The smallest diameter of the central region 5 'of the tubular tulip 4 corresponds to the outer diameter of the end 6 of the tubular elbow 7, a tight fit being sought by a small undersize, through which the tubular elbow 7 sits firmly in the tubular tulip 4 during assembly and protrudes does not allow the soldering process to be delayed by its own weight or by vibrations. The largest diameter of the bulges 9 in the area 5 ′ is somewhat smaller than the tubular tulip diameter 5 ″ in the area of the solder gap 8.

As can be seen from FIG. 2, the bulge 9 gives the tubular tulip 4 a polygonal shape in the region 5 ′ and the narrowest points form clamping points 10.

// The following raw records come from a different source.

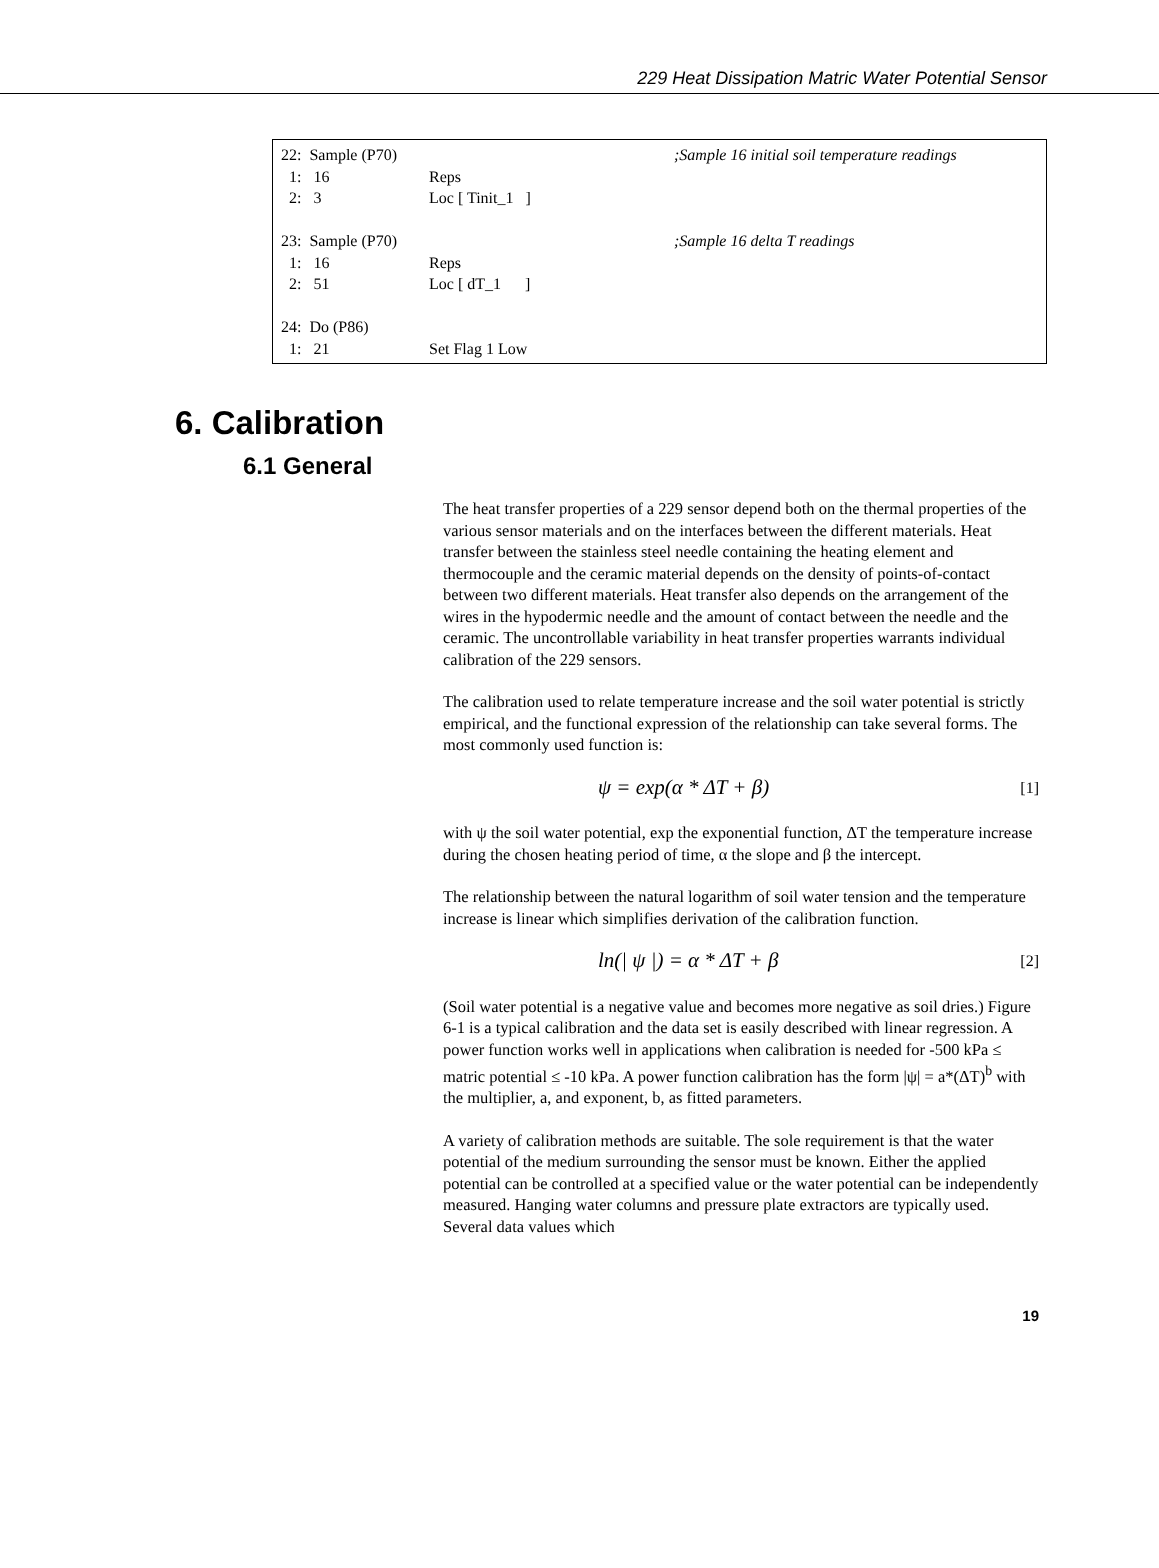229 Heat Dissipation Matric Water Potential Sensor
22: Sample (P70) ;Sample 16 initial soil temperature readings
1: 16 Reps
2: 3 Loc [ Tinit_1 ]
23: Sample (P70) ;Sample 16 delta T readings
1: 16 Reps
2: 51 Loc [ dT_1 ]
24: Do (P86)
1: 21 Set Flag 1 Low
6. Calibration
6.1 General
The heat transfer properties of a 229 sensor depend both on the thermal properties of the various sensor materials and on the interfaces between the different materials. Heat transfer between the stainless steel needle containing the heating element and thermocouple and the ceramic material depends on the density of points-of-contact between two different materials. Heat transfer also depends on the arrangement of the wires in the hypodermic needle and the amount of contact between the needle and the ceramic. The uncontrollable variability in heat transfer properties warrants individual calibration of the 229 sensors.
The calibration used to relate temperature increase and the soil water potential is strictly empirical, and the functional expression of the relationship can take several forms. The most commonly used function is:
ψ = exp(α * ΔT + β) [1]
with ψ the soil water potential, exp the exponential function, ΔT the temperature increase during the chosen heating period of time, α the slope and β the intercept.
The relationship between the natural logarithm of soil water tension and the temperature increase is linear which simplifies derivation of the calibration function.
ln(| ψ |) = α * ΔT + β [2]
(Soil water potential is a negative value and becomes more negative as soil dries.) Figure 6-1 is a typical calibration and the data set is easily described with linear regression. A power function works well in applications when calibration is needed for -500 kPa ≤ matric potential ≤ -10 kPa. A power function calibration has the form |ψ| = a*(ΔT)<sup>b</sup> with the multiplier, a, and exponent, b, as fitted parameters.
A variety of calibration methods are suitable. The sole requirement is that the water potential of the medium surrounding the sensor must be known. Either the applied potential can be controlled at a specified value or the water potential can be independently measured. Hanging water columns and pressure plate extractors are typically used. Several data values which
19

In Figures 5-7 is a device for shaping the Tubular tulip 4 shown. It essentially consists of an elongated mandrel rod 11, at the lower end of which an expanding body 13, which is rotationally symmetrical to the mandrel rod axis 12, is fixedly arranged. The expanding body 13 has a spherical contour. Its largest diameter corresponds approximately to the widened diameter of the tube 6 in the area of the fins 2 and the side part 3. The expansion body 13 has a rounding 14 in the area of its largest diameter, via which the two truncated cone surfaces 15, 15 'directed towards one another with their base surfaces are continuously in one another pass over.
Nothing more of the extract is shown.